Although there is no gap in the border regions of the physical map of the X counterpart there is one within the map. We made substantial efforts to close this gap using two additional BAC libraries, one from male AU9 and one from female SunUp. We also used the draft genome of female SunUp , but the gap remained. When comparing the physical maps and knob locations of HSY and X, it appears that the gap within the X physical map may correspond to Knob 4 of HSY (Figure1). Based on cytological FISH results, HSY BAC SH52H15 of Knob 4 mapped to the most terminal position compared to the other four knobs at metaphase I. Authors of that report suggested that the centromere of the Yh chromosome is located between Knobs 4 and 5 . The gap we were unable to fill on the physical map of the X counterpart could be the centromere of the X chromosome. Interestingly, this gap was filled on the physical map of HSY, so it is possible that we have fine mapped its centromere. If so, this is a surprise as most centromeres are highly repetitive and heterochromatic, very difficult to map or sequence, as has been repeatedly reported by genome sequencing projects of multiple organisms [27, 28]. To date, the centromere of rice chromosome 8 (Cen8) is the only reported sequenced centromere in plants . Rice Cen8 contains active genes and is at an early stage of centromere evolution, evolving from a neocentromere to a mature centromere. If the centromere of the Yh chromosome is indeed between Knobs 4 and 5, we may have been able to fine map it because it is atypical, perhaps a recently evolved centromere.

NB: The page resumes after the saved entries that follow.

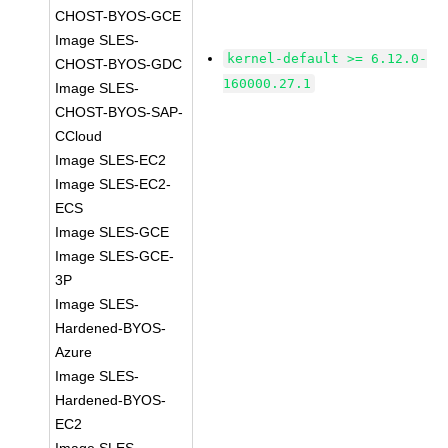
CHOST-BYOS-GCE
Image SLES-
kernel-default >= 6.12.0-
CHOST-BYOS-GDC
160000.27.1
Image SLES-
CHOST-BYOS-SAP-
CCloud
Image SLES-EC2
Image SLES-EC2-
ECS
Image SLES-GCE
Image SLES-GCE-
3P
Image SLES-
Hardened-BYOS-
Azure
Image SLES-
Hardened-BYOS-
EC2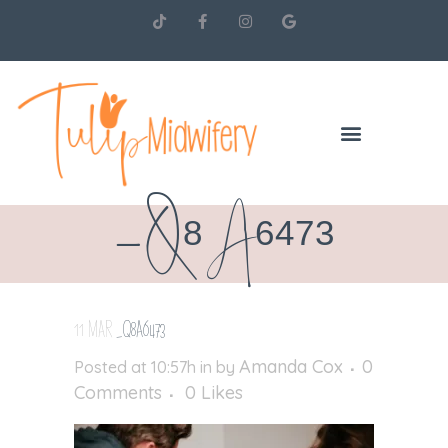
_Q8A6473
11 MAR
_Q8A6473
Amanda Cox
0
Posted at 10:57h
in
by
Comments
0
Likes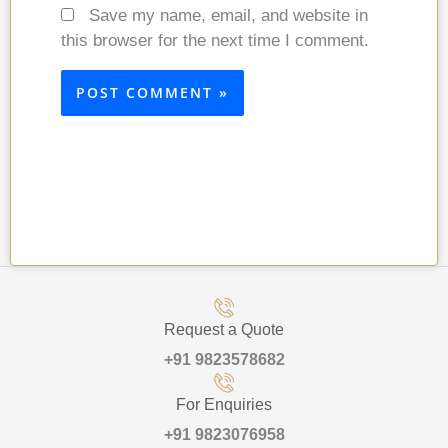
Save my name, email, and website in
this browser for the next time I comment.
Request a Quote
+91 9823578682
For Enquiries
+91 9823076958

Complete sequencing of the papaya HSY and its X counterpart is the first step towards identification of the sex determination gene(s), which could lead to engineering a true breeding hermaphrodite variety without the Yh chromosome. In addition, the sequences of papaya sex chromosomes would be the first one in plants, and the third Y chromosome to be sequenced including the Y chromosomes of humans and the chimpanzee [30, 31]. Physical mapping of a region without recombination is a challenging task, and our task was further confounded by a potentially embedded centromere and highly repetitive, heterochromatic sequences. The trioecious nature of papaya and genomic resources already developed for it expedited our sequencing efforts. It was possible to construct an HSY and corresponding X map only through having the three BAC libraries representing the three sex types of papaya, a collection of BES from the hermaphrodite BAC library, a genome wide physical map, and an annotated draft genome [9, 17, 19, 21, 26]. FISH validation proved crucial to ensure that we were walking on the correct molecule.